→ Compito A
Mostra tutte le righe delle voci in cui compare la parola "shirt", distinguendo tra maiuscole e minuscole.

→ Brano di partenza
Shusaku Endo nacque in Giappone nel 1923 e si convertì al cattolicesimo in giovanissima età, per assecondare il volere materno. Fu quindi sempre uno “straniero della religione”, appartenente a un credo poco praticato nel proprio paese e difficilmente compatibile con il sentire spirituale nipponico. Con queste poche righe biografiche non è certo mia intenzione dare informazioni esaustive sull’autore, ma semplicemente indicare a chi non lo conoscesse l’elemento a mio avviso imprescindibile per accostarvisi. Per provare a capirlo, lasciandosi permeare dai dubbi così umani di un uomo che ha sempre vissuto in modo problematico la propria religiosità e facendosi infine accarezzare dal gesto misericordioso di un ritrovato Dio d’amore.

“Nel mondo della fede c'erano i forti e i deboli: i forti venivano coronati di gloria, mentre i deboli dovevano portare il loro fardello per tutta la vita.”

→ Compito B
Prosegui il brano su Shusaku Endo a partire dalla sua ultima frase.

Voci di dati salvate
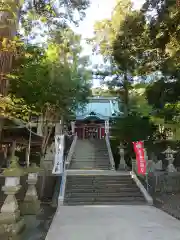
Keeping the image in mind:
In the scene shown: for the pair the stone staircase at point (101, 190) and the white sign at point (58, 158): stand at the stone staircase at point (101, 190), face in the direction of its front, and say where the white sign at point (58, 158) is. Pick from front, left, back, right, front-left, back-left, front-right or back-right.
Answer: back-right

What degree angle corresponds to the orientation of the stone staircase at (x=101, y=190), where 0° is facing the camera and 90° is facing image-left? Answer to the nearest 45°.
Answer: approximately 0°

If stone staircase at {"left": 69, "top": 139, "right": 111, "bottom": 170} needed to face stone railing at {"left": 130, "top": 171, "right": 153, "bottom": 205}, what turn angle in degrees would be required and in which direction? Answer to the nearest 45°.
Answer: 0° — it already faces it

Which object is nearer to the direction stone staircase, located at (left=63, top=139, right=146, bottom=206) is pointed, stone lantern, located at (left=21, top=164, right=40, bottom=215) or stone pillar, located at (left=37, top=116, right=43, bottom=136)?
the stone lantern

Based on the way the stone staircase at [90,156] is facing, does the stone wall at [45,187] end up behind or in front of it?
in front
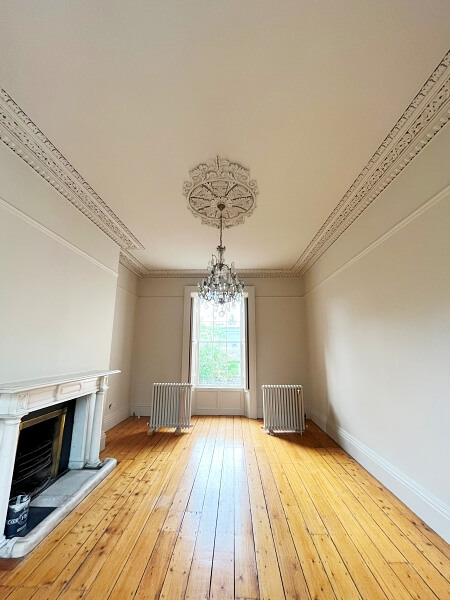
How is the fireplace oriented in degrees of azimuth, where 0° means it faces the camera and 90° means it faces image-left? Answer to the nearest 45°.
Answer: approximately 315°
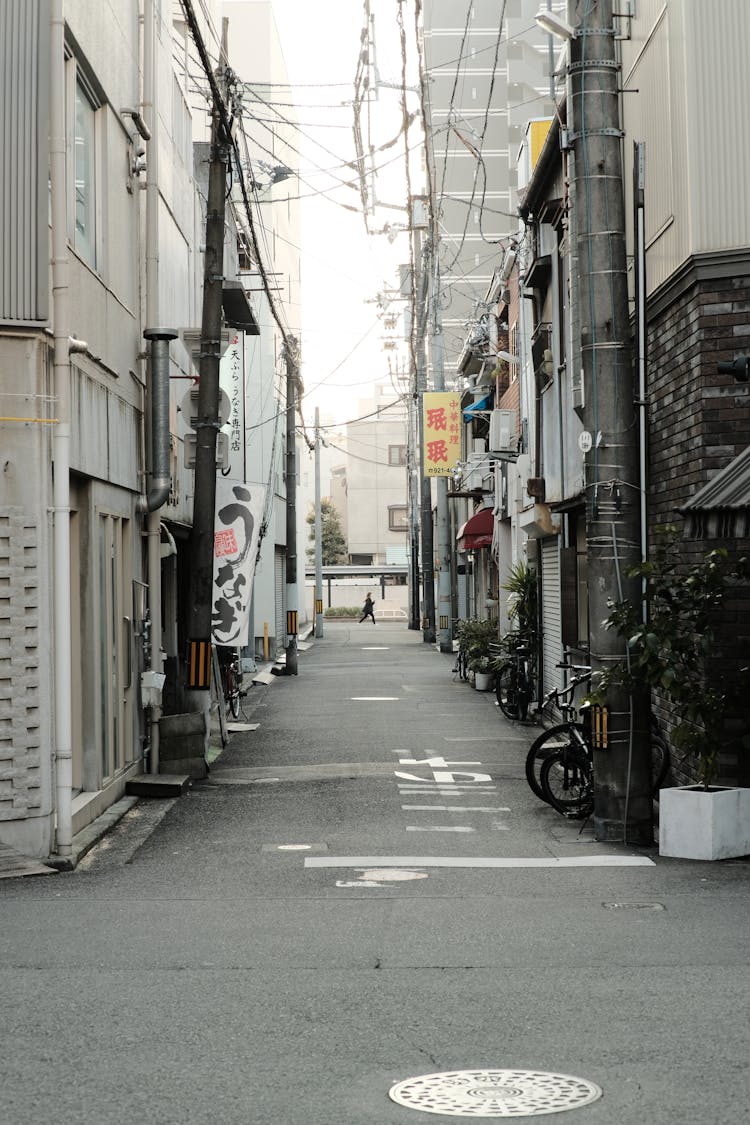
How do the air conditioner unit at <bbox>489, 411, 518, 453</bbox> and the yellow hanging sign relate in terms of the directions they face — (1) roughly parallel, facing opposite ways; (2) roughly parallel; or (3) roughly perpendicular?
roughly perpendicular

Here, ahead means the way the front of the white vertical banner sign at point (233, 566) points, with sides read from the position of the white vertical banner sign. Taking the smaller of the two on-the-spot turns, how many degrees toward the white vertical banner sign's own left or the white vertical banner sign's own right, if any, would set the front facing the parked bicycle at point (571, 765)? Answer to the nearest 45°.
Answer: approximately 45° to the white vertical banner sign's own left

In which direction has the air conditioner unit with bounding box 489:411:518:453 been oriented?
to the viewer's left

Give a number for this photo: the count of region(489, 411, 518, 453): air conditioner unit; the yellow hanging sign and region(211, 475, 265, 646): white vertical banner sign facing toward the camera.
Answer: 2

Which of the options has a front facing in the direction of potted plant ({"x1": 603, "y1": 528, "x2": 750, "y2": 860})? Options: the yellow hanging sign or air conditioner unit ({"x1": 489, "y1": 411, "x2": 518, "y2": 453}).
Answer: the yellow hanging sign

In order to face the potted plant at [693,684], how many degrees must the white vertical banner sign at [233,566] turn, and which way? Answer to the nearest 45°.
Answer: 0° — it already faces it

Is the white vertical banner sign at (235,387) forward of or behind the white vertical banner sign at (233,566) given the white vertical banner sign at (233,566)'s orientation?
behind

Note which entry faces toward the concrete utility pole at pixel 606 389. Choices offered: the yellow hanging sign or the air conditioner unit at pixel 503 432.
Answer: the yellow hanging sign
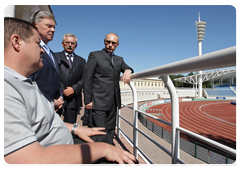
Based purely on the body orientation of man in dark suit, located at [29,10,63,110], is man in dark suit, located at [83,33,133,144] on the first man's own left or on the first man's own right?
on the first man's own left

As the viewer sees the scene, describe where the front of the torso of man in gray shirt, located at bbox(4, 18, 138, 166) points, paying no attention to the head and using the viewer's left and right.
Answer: facing to the right of the viewer

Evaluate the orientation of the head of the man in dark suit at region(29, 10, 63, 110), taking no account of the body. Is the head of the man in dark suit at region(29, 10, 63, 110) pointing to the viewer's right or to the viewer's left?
to the viewer's right

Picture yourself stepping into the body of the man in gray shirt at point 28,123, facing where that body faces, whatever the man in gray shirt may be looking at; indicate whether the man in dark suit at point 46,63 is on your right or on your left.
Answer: on your left

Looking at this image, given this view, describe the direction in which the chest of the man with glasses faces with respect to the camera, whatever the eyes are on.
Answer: toward the camera

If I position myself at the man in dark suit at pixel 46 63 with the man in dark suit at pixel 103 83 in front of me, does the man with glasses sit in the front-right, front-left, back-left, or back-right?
front-left

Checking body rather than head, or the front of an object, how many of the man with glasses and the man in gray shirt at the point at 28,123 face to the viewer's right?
1

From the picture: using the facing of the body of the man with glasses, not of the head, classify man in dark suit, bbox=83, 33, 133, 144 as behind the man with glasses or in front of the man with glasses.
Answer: in front

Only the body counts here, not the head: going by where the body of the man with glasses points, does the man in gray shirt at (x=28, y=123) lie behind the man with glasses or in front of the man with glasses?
in front

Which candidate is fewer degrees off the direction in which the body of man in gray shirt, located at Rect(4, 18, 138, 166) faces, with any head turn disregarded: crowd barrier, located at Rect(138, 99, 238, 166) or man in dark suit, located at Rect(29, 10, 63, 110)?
the crowd barrier

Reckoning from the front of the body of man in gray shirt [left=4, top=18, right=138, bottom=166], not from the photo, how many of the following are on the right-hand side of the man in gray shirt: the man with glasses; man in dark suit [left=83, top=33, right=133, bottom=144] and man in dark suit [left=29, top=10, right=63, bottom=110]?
0
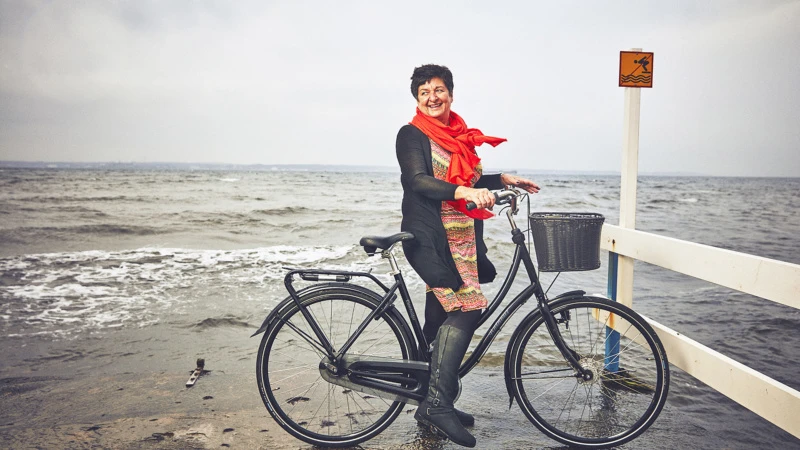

→ Spazio risposta A
As the viewer sees the scene, describe where the front of the torso of man in gray shirt, located at bbox(4, 18, 138, 166) points, paying no attention to the head and using the viewer's left and right.
Picture yourself stepping into the body of the man in gray shirt at point 28,123, facing where that body faces, whatever the man in gray shirt may be looking at; indicate whether the man in dark suit at point 46,63 is on your right or on your left.
Checking body rather than head, or the front of an object, how many of the man with glasses and the man in gray shirt at the point at 28,123 face to the viewer's right?
Only the body counts here, not the head: going by where the body of the man with glasses points, does the man in gray shirt at (x=28, y=123) lie behind the man with glasses or in front of the man with glasses?
Which candidate is fewer degrees off the direction in which the body of man in gray shirt, located at Rect(4, 18, 138, 166) faces, with any head turn disregarded: crowd barrier, located at Rect(138, 99, 238, 166) or man in dark suit, located at Rect(29, 10, 63, 110)?
Reckoning from the front of the body of man in gray shirt [left=4, top=18, right=138, bottom=166], not from the photo, how many of the following are on the right-hand side of the man in gray shirt: the man with glasses; man in dark suit [left=83, top=33, right=133, bottom=144] and man in dark suit [left=29, top=10, right=63, bottom=110]?

→ Spazio risposta B
Nei tre racconti raccolti in questo libro troviamo uomini vulnerabili e confusi, ben consci della propria fragile volontà e della propria carente integrità. Alzano gli occhi al modello di martiri e santi, percependo invece nella propria anima il tormento del dubbio, dell’insicurezza, della sciatteria delle proprie azioni e dei propri inganni. Una sofferenza bollente e schiumosa come l’acqua delle sorgenti solforose del monte Unzen nel secondo racconto, quell’acqua ove si compì il martirio dei cristiani nel Giappone del 1600. Eppure, quegli uomini così tormentati sono anche in grado di cogliere segni in grado di riconciliarli con la propria debolezza. Lo sguardo di un merlo indiano in cui percepire tutta la compassione di un Dio che accoglie e perdona. La fotografia del frate polacco Massimiliano Kolbe, a riportare alla memoria un ricordo che sa di tenerezza.

Cristallina e pulita la scrittura, oltre che di facile lettura per la brevità dei racconti. Profondo e denso il contenuto, una prospettiva diversa e dal retrogusto autobiografico sulla religiosità e la ricerca spirituale. Il mio incontro con questo scrittore è avvenuto in modo del tutto fortuito, ma sono contenta di averlo incontrato.